**Activity list**
1. According to the methodology on LLM token energy cost, which two factors does the calculator not currently account for?
2. Continue the methodology on LLM token energy cost from its last sentence.

LLM Token Production Energy Cost

Calculation Methodology

Energy Calculation: The calculator uses the active parameter count when estimating compute. Each token triggers roughly $2 \times N_{active}$ floating-point operations, so total energy is $E = \frac{2 \times N_{active} \times T}{\eta}$ , where $\eta$ is hardware efficiency in FLOPs/Joule.

• Overall parameters represent the full model size (all experts for MoE).
• Active parameters are the subset actually multiplied for a single token. Dense models haveactive = overall; MoE models often have active ≪ overall.

This distinction means MoE models show lower compute-energy and cost here than equally sized dense models. We do not currently account for memory bandwidth or expert-routing overhead, so real-world MoE energy can be somewhat higher.

Carbon Emissions: $E_{\text{kWh}} \times I_{\text{grid}}$ , where $I_{\text{grid}}$ is the region-specific carbon intensity (kg CO₂/kWh). Selecting cleaner grids (lower $I_{grid}$ ) therefore reduces emissions even when energy use is unchanged.

**Data for review**

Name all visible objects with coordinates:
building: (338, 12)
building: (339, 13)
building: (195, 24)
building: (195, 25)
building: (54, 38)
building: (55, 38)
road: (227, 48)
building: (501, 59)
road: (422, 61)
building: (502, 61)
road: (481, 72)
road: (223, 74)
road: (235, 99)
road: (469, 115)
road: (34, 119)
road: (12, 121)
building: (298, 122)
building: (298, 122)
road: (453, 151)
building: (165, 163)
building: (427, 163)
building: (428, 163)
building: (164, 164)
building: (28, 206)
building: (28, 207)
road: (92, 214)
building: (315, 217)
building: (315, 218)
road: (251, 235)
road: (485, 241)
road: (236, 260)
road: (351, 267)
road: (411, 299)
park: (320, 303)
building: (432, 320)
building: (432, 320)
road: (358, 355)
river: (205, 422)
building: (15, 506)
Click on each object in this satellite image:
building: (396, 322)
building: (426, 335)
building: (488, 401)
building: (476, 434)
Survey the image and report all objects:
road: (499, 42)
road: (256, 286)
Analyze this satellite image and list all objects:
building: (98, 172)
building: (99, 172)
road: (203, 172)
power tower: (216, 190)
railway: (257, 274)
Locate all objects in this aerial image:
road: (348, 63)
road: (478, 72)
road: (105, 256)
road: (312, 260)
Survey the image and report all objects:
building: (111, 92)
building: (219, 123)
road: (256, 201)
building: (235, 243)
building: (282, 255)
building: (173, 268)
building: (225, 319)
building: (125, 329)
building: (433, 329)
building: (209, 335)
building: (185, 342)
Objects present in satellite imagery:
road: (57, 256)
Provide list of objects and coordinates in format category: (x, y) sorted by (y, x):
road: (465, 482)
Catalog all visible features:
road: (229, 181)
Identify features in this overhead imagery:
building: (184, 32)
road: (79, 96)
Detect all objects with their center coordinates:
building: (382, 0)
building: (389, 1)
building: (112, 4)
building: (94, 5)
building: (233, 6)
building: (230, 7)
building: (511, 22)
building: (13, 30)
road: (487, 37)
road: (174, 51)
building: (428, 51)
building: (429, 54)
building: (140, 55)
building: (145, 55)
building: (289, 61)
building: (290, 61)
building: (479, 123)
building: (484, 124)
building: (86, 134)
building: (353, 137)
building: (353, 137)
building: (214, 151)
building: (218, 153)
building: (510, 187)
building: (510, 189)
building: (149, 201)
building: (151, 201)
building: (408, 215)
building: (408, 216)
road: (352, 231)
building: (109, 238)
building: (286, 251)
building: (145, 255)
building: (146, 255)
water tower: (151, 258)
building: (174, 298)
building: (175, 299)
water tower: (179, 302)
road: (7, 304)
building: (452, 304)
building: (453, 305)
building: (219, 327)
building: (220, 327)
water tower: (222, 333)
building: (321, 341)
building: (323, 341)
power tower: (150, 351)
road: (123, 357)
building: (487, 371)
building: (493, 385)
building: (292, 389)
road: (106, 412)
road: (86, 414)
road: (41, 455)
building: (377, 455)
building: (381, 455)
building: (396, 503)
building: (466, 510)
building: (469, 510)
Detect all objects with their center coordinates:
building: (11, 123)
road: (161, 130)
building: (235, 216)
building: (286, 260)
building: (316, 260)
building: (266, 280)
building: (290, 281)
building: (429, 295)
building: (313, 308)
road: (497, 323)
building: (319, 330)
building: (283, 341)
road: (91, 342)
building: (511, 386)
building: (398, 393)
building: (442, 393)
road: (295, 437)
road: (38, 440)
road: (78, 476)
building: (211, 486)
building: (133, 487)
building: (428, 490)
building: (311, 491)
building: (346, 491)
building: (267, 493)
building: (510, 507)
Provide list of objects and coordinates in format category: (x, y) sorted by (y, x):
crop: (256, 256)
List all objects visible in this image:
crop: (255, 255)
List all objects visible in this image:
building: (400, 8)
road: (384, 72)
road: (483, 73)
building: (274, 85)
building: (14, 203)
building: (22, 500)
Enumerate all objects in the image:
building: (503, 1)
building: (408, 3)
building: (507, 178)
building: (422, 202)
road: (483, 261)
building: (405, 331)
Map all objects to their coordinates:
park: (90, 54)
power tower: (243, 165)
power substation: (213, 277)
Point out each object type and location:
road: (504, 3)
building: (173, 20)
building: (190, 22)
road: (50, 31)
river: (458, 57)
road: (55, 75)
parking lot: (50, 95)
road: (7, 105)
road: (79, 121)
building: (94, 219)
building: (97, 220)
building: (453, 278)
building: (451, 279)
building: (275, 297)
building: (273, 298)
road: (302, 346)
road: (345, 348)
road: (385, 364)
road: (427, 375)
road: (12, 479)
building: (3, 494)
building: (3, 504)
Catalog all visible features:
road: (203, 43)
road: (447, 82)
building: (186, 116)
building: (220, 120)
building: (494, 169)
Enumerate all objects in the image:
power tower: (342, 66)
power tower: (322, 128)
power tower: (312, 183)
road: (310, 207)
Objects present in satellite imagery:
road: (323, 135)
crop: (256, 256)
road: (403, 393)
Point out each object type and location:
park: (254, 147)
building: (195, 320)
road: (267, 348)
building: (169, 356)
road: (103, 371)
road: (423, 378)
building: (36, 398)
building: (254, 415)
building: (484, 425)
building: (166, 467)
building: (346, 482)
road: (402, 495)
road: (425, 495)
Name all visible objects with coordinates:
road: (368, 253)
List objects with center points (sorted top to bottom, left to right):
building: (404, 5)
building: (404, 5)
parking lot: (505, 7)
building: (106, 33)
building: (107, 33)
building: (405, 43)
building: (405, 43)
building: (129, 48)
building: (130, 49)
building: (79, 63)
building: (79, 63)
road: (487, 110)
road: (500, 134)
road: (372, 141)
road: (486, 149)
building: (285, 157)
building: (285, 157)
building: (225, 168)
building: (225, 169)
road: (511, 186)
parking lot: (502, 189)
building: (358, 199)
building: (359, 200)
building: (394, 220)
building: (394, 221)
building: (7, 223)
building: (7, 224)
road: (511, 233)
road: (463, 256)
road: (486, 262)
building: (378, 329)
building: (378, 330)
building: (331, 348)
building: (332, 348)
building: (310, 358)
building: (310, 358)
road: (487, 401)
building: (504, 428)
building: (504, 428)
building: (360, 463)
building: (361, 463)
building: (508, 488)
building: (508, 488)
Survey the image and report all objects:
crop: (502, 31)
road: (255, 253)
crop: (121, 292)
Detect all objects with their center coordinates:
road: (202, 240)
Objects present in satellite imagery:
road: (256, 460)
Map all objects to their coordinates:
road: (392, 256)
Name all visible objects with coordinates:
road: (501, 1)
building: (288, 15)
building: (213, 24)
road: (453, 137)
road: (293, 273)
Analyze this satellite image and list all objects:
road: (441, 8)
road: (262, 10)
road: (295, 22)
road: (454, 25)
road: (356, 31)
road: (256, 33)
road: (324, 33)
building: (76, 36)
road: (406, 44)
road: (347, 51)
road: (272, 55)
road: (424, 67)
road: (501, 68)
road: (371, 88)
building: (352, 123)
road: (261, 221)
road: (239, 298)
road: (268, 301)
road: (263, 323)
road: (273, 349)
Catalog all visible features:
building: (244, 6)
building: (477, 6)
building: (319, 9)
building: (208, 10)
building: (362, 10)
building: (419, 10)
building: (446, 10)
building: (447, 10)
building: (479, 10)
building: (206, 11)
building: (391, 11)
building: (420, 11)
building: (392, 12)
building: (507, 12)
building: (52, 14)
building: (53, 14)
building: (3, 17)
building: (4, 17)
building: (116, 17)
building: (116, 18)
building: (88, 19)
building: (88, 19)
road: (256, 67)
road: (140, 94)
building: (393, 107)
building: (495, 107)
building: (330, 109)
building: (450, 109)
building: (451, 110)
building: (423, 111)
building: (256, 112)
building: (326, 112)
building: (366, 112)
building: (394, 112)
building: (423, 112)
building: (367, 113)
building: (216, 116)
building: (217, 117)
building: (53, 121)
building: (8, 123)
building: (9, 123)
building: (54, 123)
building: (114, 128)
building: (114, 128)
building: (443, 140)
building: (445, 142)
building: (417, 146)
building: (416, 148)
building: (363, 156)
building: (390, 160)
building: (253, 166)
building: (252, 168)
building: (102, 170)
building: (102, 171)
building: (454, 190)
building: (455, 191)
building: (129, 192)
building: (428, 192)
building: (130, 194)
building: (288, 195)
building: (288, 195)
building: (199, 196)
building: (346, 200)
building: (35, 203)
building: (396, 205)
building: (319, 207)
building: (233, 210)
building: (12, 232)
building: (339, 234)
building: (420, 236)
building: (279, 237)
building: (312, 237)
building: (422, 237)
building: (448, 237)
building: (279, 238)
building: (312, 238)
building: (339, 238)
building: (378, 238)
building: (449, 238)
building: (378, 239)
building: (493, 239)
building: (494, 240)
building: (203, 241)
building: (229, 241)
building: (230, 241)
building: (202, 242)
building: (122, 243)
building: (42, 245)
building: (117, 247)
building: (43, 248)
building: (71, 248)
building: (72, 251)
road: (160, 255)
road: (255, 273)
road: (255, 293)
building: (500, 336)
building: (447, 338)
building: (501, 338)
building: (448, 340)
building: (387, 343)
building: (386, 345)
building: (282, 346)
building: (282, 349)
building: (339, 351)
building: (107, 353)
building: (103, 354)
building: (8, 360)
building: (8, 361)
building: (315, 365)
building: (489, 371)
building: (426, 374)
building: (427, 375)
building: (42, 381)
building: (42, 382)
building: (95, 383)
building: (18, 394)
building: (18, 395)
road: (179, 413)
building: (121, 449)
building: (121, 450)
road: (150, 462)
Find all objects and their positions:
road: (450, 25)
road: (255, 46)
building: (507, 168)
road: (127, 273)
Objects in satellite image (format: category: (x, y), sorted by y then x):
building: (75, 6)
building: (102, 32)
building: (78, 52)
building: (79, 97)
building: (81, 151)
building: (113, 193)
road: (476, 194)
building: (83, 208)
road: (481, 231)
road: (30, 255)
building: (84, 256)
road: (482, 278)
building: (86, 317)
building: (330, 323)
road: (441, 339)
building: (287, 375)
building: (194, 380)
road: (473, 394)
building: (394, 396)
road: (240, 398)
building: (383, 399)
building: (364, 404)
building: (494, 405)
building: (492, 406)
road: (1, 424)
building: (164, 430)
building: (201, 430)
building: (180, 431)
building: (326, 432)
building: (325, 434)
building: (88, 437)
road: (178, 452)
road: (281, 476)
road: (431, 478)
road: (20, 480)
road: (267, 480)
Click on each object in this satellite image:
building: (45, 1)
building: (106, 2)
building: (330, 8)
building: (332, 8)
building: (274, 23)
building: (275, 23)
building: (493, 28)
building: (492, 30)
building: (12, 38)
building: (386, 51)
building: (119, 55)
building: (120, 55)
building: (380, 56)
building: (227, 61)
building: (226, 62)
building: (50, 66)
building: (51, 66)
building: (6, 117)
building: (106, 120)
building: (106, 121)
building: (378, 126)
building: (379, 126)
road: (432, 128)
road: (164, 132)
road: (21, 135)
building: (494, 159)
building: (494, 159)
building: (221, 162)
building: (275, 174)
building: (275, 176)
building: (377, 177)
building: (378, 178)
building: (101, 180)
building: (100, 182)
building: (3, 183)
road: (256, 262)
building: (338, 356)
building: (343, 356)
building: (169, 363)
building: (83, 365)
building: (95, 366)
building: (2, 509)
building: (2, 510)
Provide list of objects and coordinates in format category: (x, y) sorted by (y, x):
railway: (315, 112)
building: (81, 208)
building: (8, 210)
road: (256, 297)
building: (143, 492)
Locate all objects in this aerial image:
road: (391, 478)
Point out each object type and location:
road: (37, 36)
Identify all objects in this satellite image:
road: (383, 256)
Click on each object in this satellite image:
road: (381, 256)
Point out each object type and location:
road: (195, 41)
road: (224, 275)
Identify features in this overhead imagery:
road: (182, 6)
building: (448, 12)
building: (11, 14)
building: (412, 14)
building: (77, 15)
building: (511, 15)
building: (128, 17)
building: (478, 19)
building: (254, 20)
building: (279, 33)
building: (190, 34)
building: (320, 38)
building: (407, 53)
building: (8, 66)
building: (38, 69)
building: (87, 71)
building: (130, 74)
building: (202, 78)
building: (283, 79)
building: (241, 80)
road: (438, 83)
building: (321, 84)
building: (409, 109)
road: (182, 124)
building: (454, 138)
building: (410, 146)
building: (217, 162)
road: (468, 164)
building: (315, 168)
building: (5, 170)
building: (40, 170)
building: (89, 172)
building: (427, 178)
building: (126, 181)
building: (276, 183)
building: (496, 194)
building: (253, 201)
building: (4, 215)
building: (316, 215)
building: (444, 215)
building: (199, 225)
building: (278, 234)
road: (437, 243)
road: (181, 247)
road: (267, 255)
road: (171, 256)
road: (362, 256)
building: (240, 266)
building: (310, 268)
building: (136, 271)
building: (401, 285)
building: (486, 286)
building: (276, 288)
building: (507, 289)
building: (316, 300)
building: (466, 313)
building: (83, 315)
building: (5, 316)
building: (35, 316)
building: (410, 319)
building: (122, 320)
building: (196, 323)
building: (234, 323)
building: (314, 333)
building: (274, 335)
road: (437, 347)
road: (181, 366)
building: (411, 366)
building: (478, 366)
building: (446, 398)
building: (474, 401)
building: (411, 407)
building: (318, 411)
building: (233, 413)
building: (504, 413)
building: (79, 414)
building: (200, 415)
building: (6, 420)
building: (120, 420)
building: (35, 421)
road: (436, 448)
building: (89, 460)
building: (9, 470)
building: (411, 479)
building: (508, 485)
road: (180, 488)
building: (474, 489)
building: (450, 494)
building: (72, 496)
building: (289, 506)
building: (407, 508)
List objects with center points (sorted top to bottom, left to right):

**Solved problems**
1. Memory bandwidth and expert-routing overhead.

2.
Hardware Assumptions: Based on NVIDIA H100 specifications (~ $6.59 \times 10^{11}$ FLOPs/Joule, conservative estimate). Precision improvements (FP16/FP8) increase efficiency by 2×/4× respectively.

Variable definitions: $N_{active}$ – active parameters (billions); $T$ – token count; $E_{\text{kWh}}$ – total energy in kilowatt-hours; $I_{\text{grid}}$ – regional carbon intensity (kg CO₂/kWh); $\eta$ – hardware efficiency (FLOPs/J).

Sources: Özcan et al. (2023), "Quantifying the Energy Consumption and Carbon Emissions of LLM Inference via Simulations"